[Tutor] sorting algorithm

Thu Mar 11 20:47:26 CET 2010

C.T. Matsumoto wrote:
> Dave Angel wrote:
>> (You forgot to do a Reply-All, so your message went to just me, rather 
>> than to me and the list )
>>
>>
>> C.T. Matsumoto wrote:
>>> Dave Angel wrote:
>>>> C.T. Matsumoto wrote:
>>>>> Hello,
>>>>>
>>>>> This is follow up on a question I had about algorithms. In the 
>>>>> thread it was suggested I make my own sorting algorithm.
>>>>>
>>>>> Here are my results.
>>>>>
>>>>> #!/usr/bin/python
>>>>>
>>>>> def sort_(list_):
>>>>>    for item1 in list_:
>>>>>        pos1 = list_.index(item1)
>>>>>        pos2 = pos1 + 1
>>>>>        try:
>>>>>            item2 = list_[pos2]
>>>>>        except IndexError:
>>>>>            pass
>>>>>
>>>>>        if item1 >= item2:
>>>>>            try:
>>>>>                list_.pop(pos2)
>>>>>                list_.insert(pos1, item2)
>>>>>                return True
>>>>>            except IndexError:
>>>>>                pass
>>>>>
>>>>> def mysorter(list_):
>>>>>    while sort_(list_) is True:
>>>>>        sort_(list_)
>>>>>
>>>>> I found this to be a great exercise. In doing the exercise, I got 
>>>>> pretty stuck. I consulted another programmer (my dad) who described 
>>>>> how to go about sorting. As it turned out the description he 
>>>>> described was the Bubble sort algorithm. Since coding the solution 
>>>>> I know the Bubble sort is inefficient because of repeated 
>>>>> iterations over the entire list. This shed light on the quick sort 
>>>>> algorithm which I'd like to have a go at.
>>>>>
>>>>> Something I haven't tried is sticking in really large lists. I was 
>>>>> told that with really large list you break down the input list into 
>>>>> smaller lists. Sort each list, then go back and use the same 
>>>>> swapping procedure for each of the different lists. My question is, 
>>>>> at what point to you start breaking things up? Is that based on 
>>>>> list elements or is it based on memory(?) resources python is using?
>>>>>
>>>>> One thing I'm not pleased about is the while loop and I'd like to 
>>>>> replace it with a for loop.
>>>>>
>>>>> Thanks,
>>>>>
>>>>> T
>>>>>
>>>>>
>>>> There are lots of references on the web about Quicksort, including a 
>>>> video at:
>>>>     http://www.youtube.com/watch?v=y_G9BkAm6B8
>>>>
>>>> which I think illustrates it pretty well.  It would be a great 
>>>> learning exercise to implement Python code directly from that 
>>>> description, without using the sample C++ code available.
>>>>
>>>> (Incidentally, there are lots of variants of Quicksort, so I'm not 
>>>> going to quibble about whether this is the "right" one to be called 
>>>> that.)
>>>>
>>>> I don't know what your earlier thread was, since you don't mention 
>>>> the subject line, but there are a number of possible reasons you 
>>>> might not have wanted to use the built-in sort.  The best one is for 
>>>> educational purposes.  I've done my own sort for various reasons in 
>>>> the past, even though I had a library function, since the library 
>>>> function had some limits.  One time I recall, the situation was that 
>>>> the library sort was limited to 64k of total data, and I had to work 
>>>> with much larger arrays (this was in 16bit C++, in "large" model).  

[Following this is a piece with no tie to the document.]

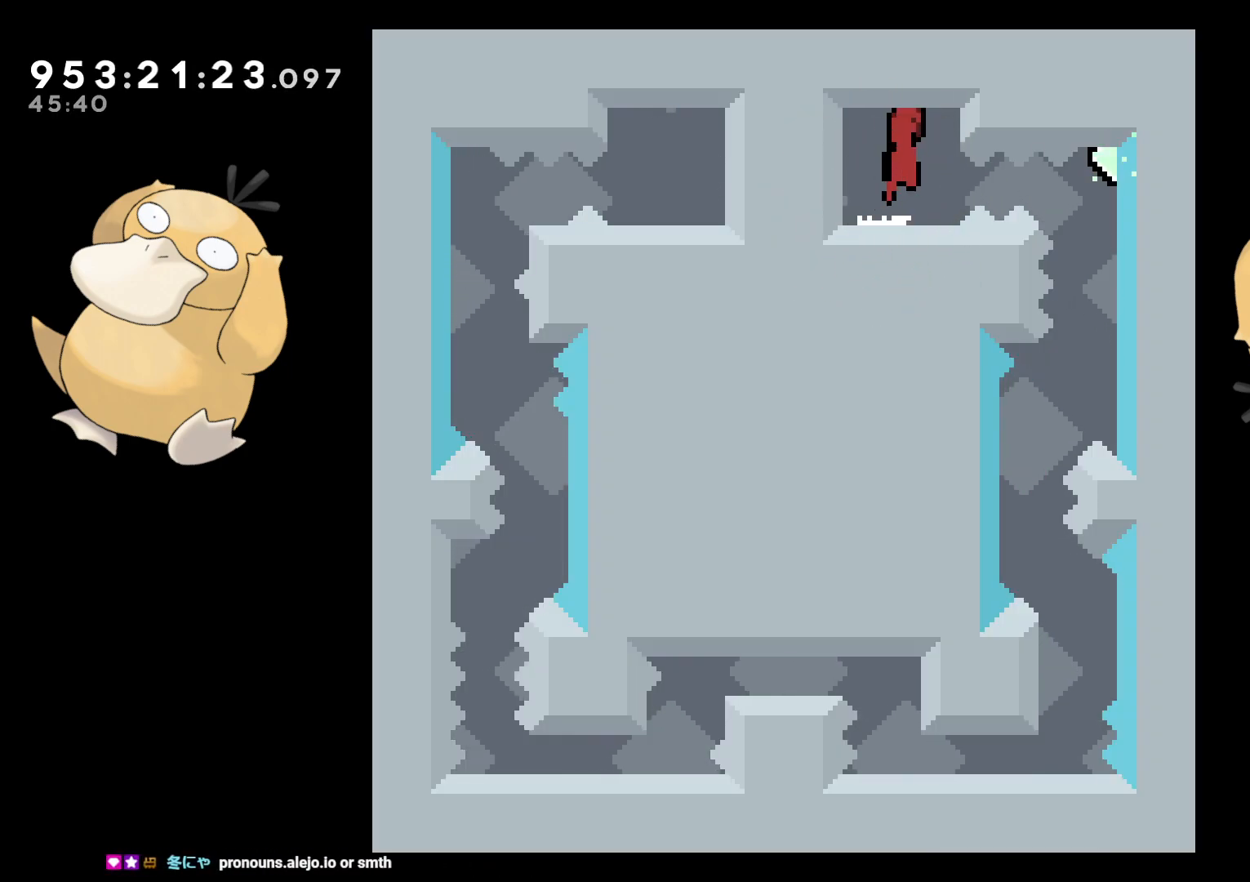
{"buttons": [], "left_stick": "center", "right_stick": "center", "events": [[17, "R1", "down"], [100, "B", "up"], [133, "R1", "up"], [250, "DPAD_RIGHT", "up"]]}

>>>> I solved the size problem by using the  C++ sort library on 16k 
>>>> subsets (because a pointer was 2*2 bytes).  Then I merged the 
>>>> results of the sorts.  At the time, and in the circumstances 
>>>> involved, there were seldom more than a dozen or so sublists to 
>>>> merge, so this approach worked well enough.
>>>>
>>>> Generally, it's better for both your development time and the 
>>>> efficiency and reliabilty of the end code, to base a new sort 
>>>> mechanism on the existing one.  In my case above, I was replacing 
>>>> what amounted to an insertion sort, and achieved a 50* improvement 
>>>> for a real customer.  It was fast enough that other factors 
>>>> completely dominated his running time.
>>>>
>>>> But for learning purposes?  Great plan.  So now I'll respond to your 
>>>> other questions, and comment on your present algorithm.
>>>>
>>>> It would be useful to understand about algorithmic complexity, the 
>>>> so called Order Function.  In a bubble sort, if you double the size 
>>>> of the array, you quadruple the number of comparisons and swaps.  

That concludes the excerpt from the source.